When both our Amsterdam 1 and Amsterdam 2 data centres, separate facilities at opposite ends of town, began to experience similar levels of packet loss, it became clear that something outside of our control was amiss.
Both facilities are connected to the internet by a handful of global transit providers though two they both share in common are Level3 Communications and Cogent Communications. A quick search on Twitter, the best place to find trending issues, revealed that Level3 was the problem.
Level3 is a Tier 1 Network. This means that they operate a lot of inter-country and inter-continent cables which are vital for everybody to remain connected online. Individual home/office broadband providers will sign agreements directly with or with partner companies of one or more Tier 1 Networks which connects their customers with the rest of the web. As part of this, the companies agree to receive and deliver traffic to houses and businesses on their lines – it is a two way process.
Telecom Malaysia, an internet service provider in Malaysia, is a user of Level3. Probably due to a human error, early this morning, they began giving incorrect information to Level3 as to who they could and couldn’t deliver traffic to and how much they could handle. Their systems gave the go ahead for Level3 to dump tremendous amounts of traffic on them which crippled their infrastructure, slowed down the internet for millions of people and left website owners unsure as to who could and couldn’t visit them. For theoretical sake, for a short period of time, we could say that “25 percent of people online could not access 25 percent of the internet” due to this.
As our facilities are connected directly to multiple Tier 1 Networks, it gives us the ability to respond to these problems fairly promptly. In Amsterdam 1, the NOC immediately severed our connection to Level3, diverting all traffic that would have been lost through our other providers. In Amsterdam 2, whilst we don’t have the official write up yet, we saw traffic flowing in very promptly so we imagine the NOC took similar steps.
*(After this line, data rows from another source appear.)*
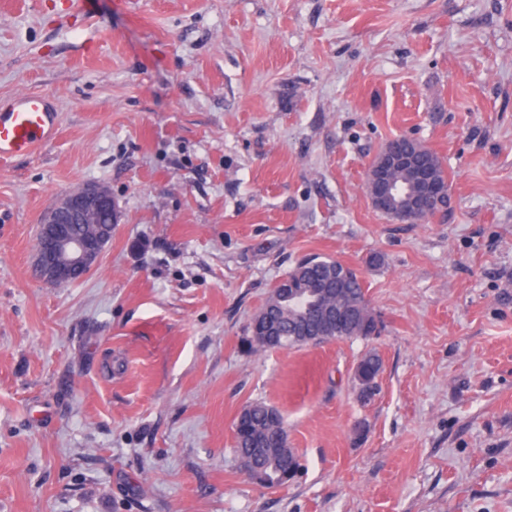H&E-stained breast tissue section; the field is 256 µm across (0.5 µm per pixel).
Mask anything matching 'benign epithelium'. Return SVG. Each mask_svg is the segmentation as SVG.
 <instances>
[{"mask_svg":"<svg viewBox=\"0 0 512 512\" xmlns=\"http://www.w3.org/2000/svg\"><path fill=\"white\" fill-rule=\"evenodd\" d=\"M411 162L407 152L384 146L366 170L365 184L372 207L377 211L396 209L430 223L437 218L443 187L437 179L423 175L413 188L403 191L393 182V170ZM112 193L90 184L60 198L41 218L34 254V269L42 283L59 287L89 274L98 265L108 237L86 239L72 234L70 224H98L105 212H112Z\"/></svg>","mask_w":512,"mask_h":512,"instance_id":"1","label":"benign epithelium"}]
</instances>
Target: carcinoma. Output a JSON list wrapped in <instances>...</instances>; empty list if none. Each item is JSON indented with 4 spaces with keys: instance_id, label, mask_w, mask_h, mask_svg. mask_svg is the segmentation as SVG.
<instances>
[{
    "instance_id": "carcinoma-1",
    "label": "carcinoma",
    "mask_w": 512,
    "mask_h": 512,
    "mask_svg": "<svg viewBox=\"0 0 512 512\" xmlns=\"http://www.w3.org/2000/svg\"><path fill=\"white\" fill-rule=\"evenodd\" d=\"M415 152L416 163L441 178L445 165L440 157L416 141L406 143ZM295 292L319 300V308L334 307L345 312L344 317L329 324L324 342L346 339L368 340L381 333L379 316L370 306L363 283L352 267H336V260L321 256L300 259L284 277ZM303 309L288 300V293L275 285L255 317L270 318L277 324L276 333H266L264 327L249 325V348L288 349L302 347L305 342L295 338L302 320ZM382 362L375 352L365 354L356 367L355 377L364 398L373 395ZM247 429L235 432L234 453L237 466L246 476L259 475L268 488L286 484L291 473L300 468L293 449L284 445L287 434L284 417L279 410L263 401L246 405Z\"/></svg>"
}]
</instances>
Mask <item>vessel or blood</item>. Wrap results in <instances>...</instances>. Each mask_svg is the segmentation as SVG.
Returning <instances> with one entry per match:
<instances>
[{
	"label": "vessel or blood",
	"mask_w": 512,
	"mask_h": 512,
	"mask_svg": "<svg viewBox=\"0 0 512 512\" xmlns=\"http://www.w3.org/2000/svg\"><path fill=\"white\" fill-rule=\"evenodd\" d=\"M58 130V108L49 96L24 92L0 98V160L30 155Z\"/></svg>",
	"instance_id": "1"
}]
</instances>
This does open our eyes to how fragile the internet can be and a misconfiguration between just two companies can disconnect large parts of the internet from each other. We are lucky enough to own our own hardware and work directly with facilities who are connected to Tier 1 networks, giving us flexibility and the ability to control our own fate. People who are a client of a reseller, or even a reseller of a reseller, may find in scenarios like this they are left offline or confused for a much longer period of time.